■ **Your assignment**: Reproduce the listing below without any change.

■ **Given records**:

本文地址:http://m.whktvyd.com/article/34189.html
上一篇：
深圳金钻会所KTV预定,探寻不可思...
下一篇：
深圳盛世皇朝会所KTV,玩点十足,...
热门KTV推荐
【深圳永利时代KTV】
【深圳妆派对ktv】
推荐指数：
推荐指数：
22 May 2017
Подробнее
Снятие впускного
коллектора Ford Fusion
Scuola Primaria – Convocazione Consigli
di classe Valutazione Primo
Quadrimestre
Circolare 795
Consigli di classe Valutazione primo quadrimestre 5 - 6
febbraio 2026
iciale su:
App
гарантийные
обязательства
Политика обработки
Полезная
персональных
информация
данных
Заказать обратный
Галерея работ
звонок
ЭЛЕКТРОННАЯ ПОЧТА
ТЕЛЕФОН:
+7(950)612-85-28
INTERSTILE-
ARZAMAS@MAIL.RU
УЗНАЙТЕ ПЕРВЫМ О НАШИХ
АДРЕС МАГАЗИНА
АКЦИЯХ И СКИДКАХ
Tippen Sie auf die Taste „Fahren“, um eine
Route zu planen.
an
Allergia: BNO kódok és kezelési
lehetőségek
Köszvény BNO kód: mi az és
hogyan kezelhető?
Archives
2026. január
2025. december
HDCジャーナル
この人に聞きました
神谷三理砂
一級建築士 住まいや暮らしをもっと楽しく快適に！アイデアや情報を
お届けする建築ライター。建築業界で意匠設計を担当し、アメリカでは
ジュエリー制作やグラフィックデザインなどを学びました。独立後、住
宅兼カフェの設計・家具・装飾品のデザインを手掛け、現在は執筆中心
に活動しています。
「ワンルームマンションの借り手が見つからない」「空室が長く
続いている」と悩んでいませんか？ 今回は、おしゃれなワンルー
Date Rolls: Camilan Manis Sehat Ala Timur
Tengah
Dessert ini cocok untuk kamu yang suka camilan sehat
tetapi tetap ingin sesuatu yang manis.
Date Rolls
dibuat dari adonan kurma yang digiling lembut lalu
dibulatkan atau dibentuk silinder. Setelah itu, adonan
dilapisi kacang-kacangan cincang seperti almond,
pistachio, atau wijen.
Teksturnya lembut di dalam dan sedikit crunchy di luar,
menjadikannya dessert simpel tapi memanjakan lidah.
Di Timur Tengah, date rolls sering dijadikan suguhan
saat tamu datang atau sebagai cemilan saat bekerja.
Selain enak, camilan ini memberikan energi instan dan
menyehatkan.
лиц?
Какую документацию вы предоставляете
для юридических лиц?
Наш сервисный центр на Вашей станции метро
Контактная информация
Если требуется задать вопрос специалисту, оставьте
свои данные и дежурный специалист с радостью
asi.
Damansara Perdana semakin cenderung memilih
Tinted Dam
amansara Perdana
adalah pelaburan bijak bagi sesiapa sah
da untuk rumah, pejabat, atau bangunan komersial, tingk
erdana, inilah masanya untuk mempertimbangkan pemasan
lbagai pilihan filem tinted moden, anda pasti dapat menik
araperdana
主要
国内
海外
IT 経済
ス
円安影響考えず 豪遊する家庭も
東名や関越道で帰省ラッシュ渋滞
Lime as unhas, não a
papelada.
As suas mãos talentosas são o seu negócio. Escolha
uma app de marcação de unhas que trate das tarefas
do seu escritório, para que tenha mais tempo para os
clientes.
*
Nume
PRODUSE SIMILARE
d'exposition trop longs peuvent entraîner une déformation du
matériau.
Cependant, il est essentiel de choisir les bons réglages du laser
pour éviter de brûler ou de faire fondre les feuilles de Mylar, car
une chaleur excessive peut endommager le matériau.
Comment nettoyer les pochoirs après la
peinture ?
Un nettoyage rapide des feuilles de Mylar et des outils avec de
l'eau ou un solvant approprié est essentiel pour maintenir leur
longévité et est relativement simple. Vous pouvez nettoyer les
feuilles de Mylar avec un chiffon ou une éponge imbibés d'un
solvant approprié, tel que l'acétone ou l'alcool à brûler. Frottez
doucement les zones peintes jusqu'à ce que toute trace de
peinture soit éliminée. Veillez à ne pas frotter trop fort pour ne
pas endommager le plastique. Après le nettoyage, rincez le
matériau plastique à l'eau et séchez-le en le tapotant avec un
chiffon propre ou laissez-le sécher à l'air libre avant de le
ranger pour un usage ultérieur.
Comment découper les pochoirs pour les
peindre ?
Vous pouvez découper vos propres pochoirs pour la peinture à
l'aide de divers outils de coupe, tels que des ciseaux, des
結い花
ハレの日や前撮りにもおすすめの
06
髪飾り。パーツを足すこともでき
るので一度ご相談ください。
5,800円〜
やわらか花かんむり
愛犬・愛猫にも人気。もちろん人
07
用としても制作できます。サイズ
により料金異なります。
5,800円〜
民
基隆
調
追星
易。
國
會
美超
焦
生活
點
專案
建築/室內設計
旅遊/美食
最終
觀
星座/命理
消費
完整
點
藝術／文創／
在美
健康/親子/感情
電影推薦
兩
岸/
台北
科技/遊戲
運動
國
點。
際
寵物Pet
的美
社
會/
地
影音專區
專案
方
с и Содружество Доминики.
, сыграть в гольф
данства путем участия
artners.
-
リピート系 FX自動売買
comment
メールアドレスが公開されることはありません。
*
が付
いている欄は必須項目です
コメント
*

■ **Expected output**:
本文地址:http://m.whktvyd.com/article/34189.html
上一篇：
深圳金钻会所KTV预定,探寻不可思...
下一篇：
深圳盛世皇朝会所KTV,玩点十足,...
热门KTV推荐
【深圳永利时代KTV】
【深圳妆派对ktv】
推荐指数：
推荐指数：
22 May 2017
Подробнее
Снятие впускного
коллектора Ford Fusion
Scuola Primaria – Convocazione Consigli
di classe Valutazione Primo
Quadrimestre
Circolare 795
Consigli di classe Valutazione primo quadrimestre 5 - 6
febbraio 2026
iciale su:
App
гарантийные
обязательства
Политика обработки
Полезная
персональных
информация
данных
Заказать обратный
Галерея работ
звонок
ЭЛЕКТРОННАЯ ПОЧТА
ТЕЛЕФОН:
+7(950)612-85-28
INTERSTILE-
ARZAMAS@MAIL.RU
УЗНАЙТЕ ПЕРВЫМ О НАШИХ
АДРЕС МАГАЗИНА
АКЦИЯХ И СКИДКАХ
Tippen Sie auf die Taste „Fahren“, um eine
Route zu planen.
an
Allergia: BNO kódok és kezelési
lehetőségek
Köszvény BNO kód: mi az és
hogyan kezelhető?
Archives
2026. január
2025. december
HDCジャーナル
この人に聞きました
神谷三理砂
一級建築士 住まいや暮らしをもっと楽しく快適に！アイデアや情報を
お届けする建築ライター。建築業界で意匠設計を担当し、アメリカでは
ジュエリー制作やグラフィックデザインなどを学びました。独立後、住
宅兼カフェの設計・家具・装飾品のデザインを手掛け、現在は執筆中心
に活動しています。
「ワンルームマンションの借り手が見つからない」「空室が長く
続いている」と悩んでいませんか？ 今回は、おしゃれなワンルー
Date Rolls: Camilan Manis Sehat Ala Timur
Tengah
Dessert ini cocok untuk kamu yang suka camilan sehat
tetapi tetap ingin sesuatu yang manis.
Date Rolls
dibuat dari adonan kurma yang digiling lembut lalu
dibulatkan atau dibentuk silinder. Setelah itu, adonan
dilapisi kacang-kacangan cincang seperti almond,
pistachio, atau wijen.
Teksturnya lembut di dalam dan sedikit crunchy di luar,
menjadikannya dessert simpel tapi memanjakan lidah.
Di Timur Tengah, date rolls sering dijadikan suguhan
saat tamu datang atau sebagai cemilan saat bekerja.
Selain enak, camilan ini memberikan energi instan dan
menyehatkan.
лиц?
Какую документацию вы предоставляете
для юридических лиц?
Наш сервисный центр на Вашей станции метро
Контактная информация
Если требуется задать вопрос специалисту, оставьте
свои данные и дежурный специалист с радостью
asi.
Damansara Perdana semakin cenderung memilih
Tinted Dam
amansara Perdana
adalah pelaburan bijak bagi sesiapa sah
da untuk rumah, pejabat, atau bangunan komersial, tingk
erdana, inilah masanya untuk mempertimbangkan pemasan
lbagai pilihan filem tinted moden, anda pasti dapat menik
araperdana
主要
国内
海外
IT 経済
ス
円安影響考えず 豪遊する家庭も
東名や関越道で帰省ラッシュ渋滞
Lime as unhas, não a
papelada.
As suas mãos talentosas são o seu negócio. Escolha
uma app de marcação de unhas que trate das tarefas
do seu escritório, para que tenha mais tempo para os
clientes.
*
Nume
PRODUSE SIMILARE
d'exposition trop longs peuvent entraîner une déformation du
matériau.
Cependant, il est essentiel de choisir les bons réglages du laser
pour éviter de brûler ou de faire fondre les feuilles de Mylar, car
une chaleur excessive peut endommager le matériau.
Comment nettoyer les pochoirs après la
peinture ?
Un nettoyage rapide des feuilles de Mylar et des outils avec de
l'eau ou un solvant approprié est essentiel pour maintenir leur
longévité et est relativement simple. Vous pouvez nettoyer les
feuilles de Mylar avec un chiffon ou une éponge imbibés d'un
solvant approprié, tel que l'acétone ou l'alcool à brûler. Frottez
doucement les zones peintes jusqu'à ce que toute trace de
peinture soit éliminée. Veillez à ne pas frotter trop fort pour ne
pas endommager le plastique. Après le nettoyage, rincez le
matériau plastique à l'eau et séchez-le en le tapotant avec un
chiffon propre ou laissez-le sécher à l'air libre avant de le
ranger pour un usage ultérieur.
Comment découper les pochoirs pour les
peindre ?
Vous pouvez découper vos propres pochoirs pour la peinture à
l'aide de divers outils de coupe, tels que des ciseaux, des
結い花
ハレの日や前撮りにもおすすめの
06
髪飾り。パーツを足すこともでき
るので一度ご相談ください。
5,800円〜
やわらか花かんむり
愛犬・愛猫にも人気。もちろん人
07
用としても制作できます。サイズ
により料金異なります。
5,800円〜
民
基隆
調
追星
易。
國
會
美超
焦
生活
點
專案
建築/室內設計
旅遊/美食
最終
觀
星座/命理
消費
完整
點
藝術／文創／
在美
健康/親子/感情
電影推薦
兩
岸/
台北
科技/遊戲
運動
國
點。
際
寵物Pet
的美
社
會/
地
影音專區
專案
方
с и Содружество Доминики.
, сыграть в гольф
данства путем участия
artners.
-
リピート系 FX自動売買
comment
メールアドレスが公開されることはありません。
*
が付
いている欄は必須項目です
コメント
*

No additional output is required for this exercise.